Ultimately, senior managers need to understand where the CCO fits into the organization. CCOs work for the company, the board, clients, and employees and are ultimately fiduciaries for the firm’s clients. While CCOs need to build and maintain working relationships with the rest of the company, it’s important not to become a “rubber stamp,” signing off on everything. Taking a thoughtful approach allows CCOs to give advice freely to the advisory board or committee and can strengthen the firm’s compliance culture.
Introducing Compliance to New Employees
As the session wound to a close, the CCOs on our panel shared their thoughts about how to best introduce compliance to new employees at their firms.
The panelists agreed that including compliance training early – from the very first day of work – can set the stage for a strong, positive relationship between the employee and the compliance department. It’s also important for initial compliance messaging to involve and introduce the entire compliance team.

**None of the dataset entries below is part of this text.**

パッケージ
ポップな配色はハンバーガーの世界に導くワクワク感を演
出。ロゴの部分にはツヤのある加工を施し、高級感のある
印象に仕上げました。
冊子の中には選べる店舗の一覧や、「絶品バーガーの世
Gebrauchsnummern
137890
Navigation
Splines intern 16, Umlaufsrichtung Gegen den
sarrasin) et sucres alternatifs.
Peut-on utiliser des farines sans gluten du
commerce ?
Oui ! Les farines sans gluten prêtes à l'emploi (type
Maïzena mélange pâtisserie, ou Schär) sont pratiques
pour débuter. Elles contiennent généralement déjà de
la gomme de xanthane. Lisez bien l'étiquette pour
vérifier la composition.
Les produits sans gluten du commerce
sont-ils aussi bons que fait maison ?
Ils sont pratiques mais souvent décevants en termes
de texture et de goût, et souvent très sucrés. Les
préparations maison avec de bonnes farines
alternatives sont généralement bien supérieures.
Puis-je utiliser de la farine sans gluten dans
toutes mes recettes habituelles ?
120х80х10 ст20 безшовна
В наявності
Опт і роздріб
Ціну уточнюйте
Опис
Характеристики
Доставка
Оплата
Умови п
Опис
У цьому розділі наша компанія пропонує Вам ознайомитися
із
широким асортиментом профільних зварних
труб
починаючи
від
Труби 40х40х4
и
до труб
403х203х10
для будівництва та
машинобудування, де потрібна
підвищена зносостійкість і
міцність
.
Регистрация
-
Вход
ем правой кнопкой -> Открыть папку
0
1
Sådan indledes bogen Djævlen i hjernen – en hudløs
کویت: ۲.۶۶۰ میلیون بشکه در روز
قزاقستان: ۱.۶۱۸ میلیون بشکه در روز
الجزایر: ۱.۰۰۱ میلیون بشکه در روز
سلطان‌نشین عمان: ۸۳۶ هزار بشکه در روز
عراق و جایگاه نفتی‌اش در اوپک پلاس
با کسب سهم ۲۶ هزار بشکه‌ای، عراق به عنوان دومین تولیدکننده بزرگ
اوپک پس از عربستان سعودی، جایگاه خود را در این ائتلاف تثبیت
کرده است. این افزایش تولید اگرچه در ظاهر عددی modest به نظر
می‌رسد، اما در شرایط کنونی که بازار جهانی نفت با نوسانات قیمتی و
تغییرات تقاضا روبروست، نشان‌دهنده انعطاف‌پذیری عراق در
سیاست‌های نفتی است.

While specific elements of firms’ compliance training programs are product- and service-specific, there were common themes shared across firms with successful compliance programs. These include emphasizing a sense of urgency, clearly explaining what employees’ individual compliance obligations and expectations are, and making “integrity” a focal point, emphasizing when employees should walk away from certain situations or activities. Employees should also be coached to understand where their biggest risks lie, and how to address them.
Finally, showing real-life examples of situations where firms or personnel encountered compliance issues and/or regulatory scrutiny, and providing examples of ways such issues could have been avoided, can also be impactful on new employees. While there is not a definitive guidebook on how to be an effective CCO, compliance professionals can learn a lot from their peers.